(Selected text Opens)

However, you may still be able to improve query performance by reading only necessary data. If this table is frequently used, consider partitioning it into smaller tables. For example, it is common to keep data in tables by date and querying over a particular date range (last quarter, seven days trailing, etc).

For more information, see table wildcard functions.

Majority of time was spent waiting to be scheduled

You might have more work than can be immediately scheduled.

Just wait. If your job isn’t time-critical, you can schedule it and wait for it to be executed as resources permit.

Majority of time was spent writing to output

This may be expected, if you are emitting more data than was originally read from inputs.

Consider filtering out some of the data before it is output.

Majority of time was spent writing to intermediate stages

See Majority of time was spent reading from intermediate stages.

Majority of time was spent on CPU-bound tasks

This indicates that your query is spending more time on transformation and processing data than on I/O. This is not unusual for complex queries, but may indicate an area for improvement and cost savings if the CPU usage is high enough to reach a high-compute tier.

Common causes

Does the query have many complex expressions being evaluated? User-defined functions and JSON/Regex evaluation can be particularly costly to evaluate.

Solutions

Reduce the amount of data that a complex expression is applied to by filtering as early as possible.

If this query is frequently run, consider precalculating some of the expressions so they don’t have to be reevaluated each time.

Examples

Data skew in stage 1

The GDELT database of events is stored as files of different sizes. This data skew can be seen in the difference between the average and maximum time to read the table in the first stage of a query.

For example, this simple query that counts events by country shows that the maximum read time for stage 1 was several times longer than the average and the maximum compute time was about twice as long as the average.

(Selected text Closes)

_Brief 1_
Output the rows below as a Markdown table with the columns Row and Line, where Row holds a running number and Line holds the text of that row. Start with the first row and go on through the line containing "организаций", skip blank lines, and leave out the pictures.

(Available data Opens)

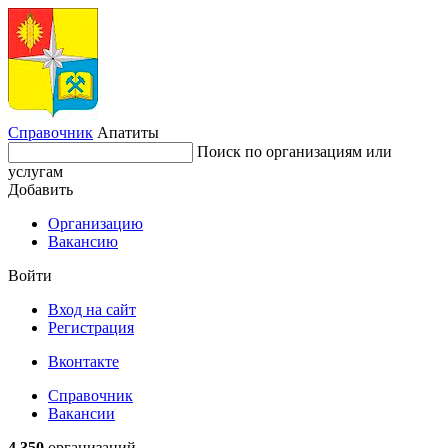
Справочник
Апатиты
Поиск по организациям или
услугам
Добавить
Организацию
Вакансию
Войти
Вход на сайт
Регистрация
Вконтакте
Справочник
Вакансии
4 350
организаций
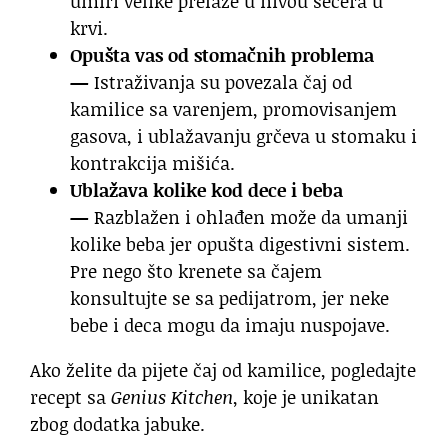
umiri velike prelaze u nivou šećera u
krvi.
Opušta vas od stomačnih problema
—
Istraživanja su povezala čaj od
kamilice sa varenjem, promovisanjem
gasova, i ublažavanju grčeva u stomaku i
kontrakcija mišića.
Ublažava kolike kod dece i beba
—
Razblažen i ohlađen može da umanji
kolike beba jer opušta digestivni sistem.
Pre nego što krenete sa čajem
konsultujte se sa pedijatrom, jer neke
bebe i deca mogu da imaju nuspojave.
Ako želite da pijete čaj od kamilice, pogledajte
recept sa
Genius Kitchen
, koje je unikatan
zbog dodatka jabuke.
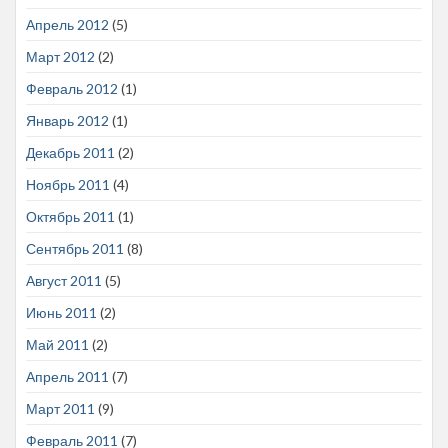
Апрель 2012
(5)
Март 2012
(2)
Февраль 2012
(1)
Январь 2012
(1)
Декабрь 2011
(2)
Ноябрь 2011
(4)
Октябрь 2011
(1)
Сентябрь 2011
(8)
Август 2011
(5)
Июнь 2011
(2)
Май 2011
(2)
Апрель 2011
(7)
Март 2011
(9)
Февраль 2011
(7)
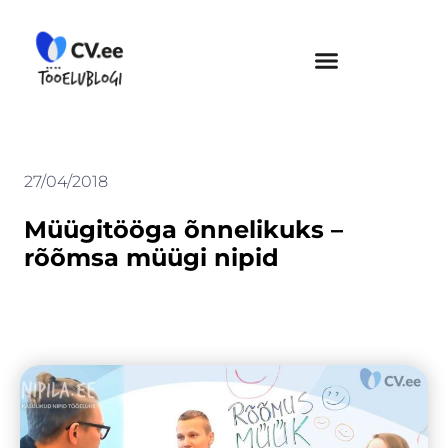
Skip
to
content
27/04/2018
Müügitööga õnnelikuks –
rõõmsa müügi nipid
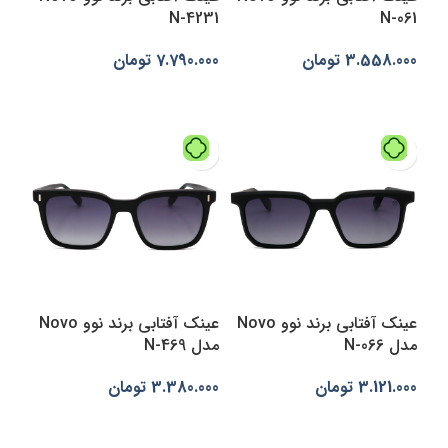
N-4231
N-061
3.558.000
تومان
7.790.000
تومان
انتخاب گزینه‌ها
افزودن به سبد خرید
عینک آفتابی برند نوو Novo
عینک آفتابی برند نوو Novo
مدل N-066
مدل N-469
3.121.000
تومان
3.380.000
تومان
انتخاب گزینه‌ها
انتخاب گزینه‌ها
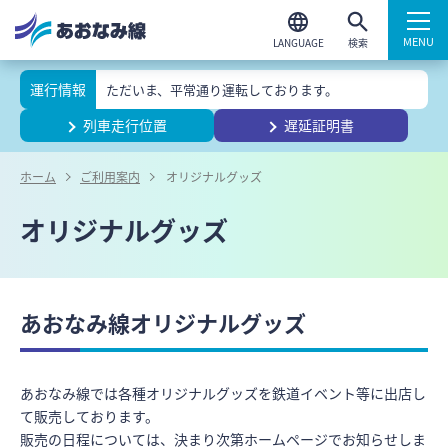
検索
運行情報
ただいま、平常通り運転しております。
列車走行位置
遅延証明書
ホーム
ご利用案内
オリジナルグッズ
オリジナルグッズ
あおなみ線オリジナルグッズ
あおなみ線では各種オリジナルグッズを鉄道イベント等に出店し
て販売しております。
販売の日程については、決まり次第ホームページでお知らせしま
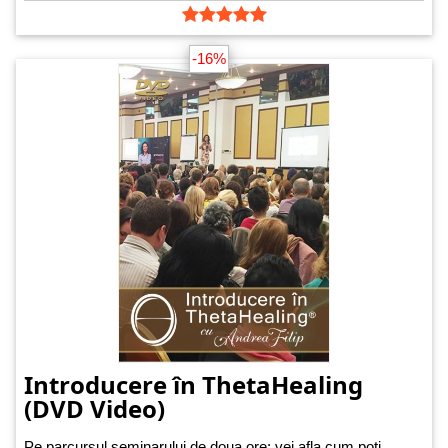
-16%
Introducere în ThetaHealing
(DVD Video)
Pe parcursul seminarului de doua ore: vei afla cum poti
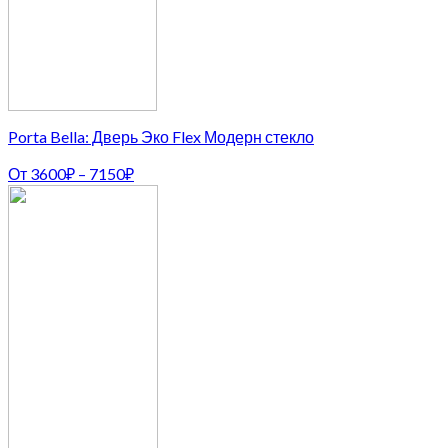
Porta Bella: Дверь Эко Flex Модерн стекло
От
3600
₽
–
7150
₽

(Available data Closes)

_Brief 2_
Copy the passage on query performance above, starting with "However, you may" and going on through "as resources permit.".

_Task solution 1_
| Row | Line |
|---|---|
| 1 | Справочник |
| 2 | Апатиты |
| 3 | Поиск по организациям или |
| 4 | услугам |
| 5 | Добавить |
| 6 | Организацию |
| 7 | Вакансию |
| 8 | Войти |
| 9 | Вход на сайт |
| 10 | Регистрация |
| 11 | Вконтакте |
| 12 | Справочник |
| 13 | Вакансии |
| 14 | 4 350 |
| 15 | организаций |

_Task solution 2_
However, you may still be able to improve query performance by reading only necessary data. If this table is frequently used, consider partitioning it into smaller tables. For example, it is common to keep data in tables by date and querying over a particular date range (last quarter, seven days trailing, etc).

For more information, see table wildcard functions.

Majority of time was spent waiting to be scheduled

You might have more work than can be immediately scheduled.

Just wait. If your job isn’t time-critical, you can schedule it and wait for it to be executed as resources permit.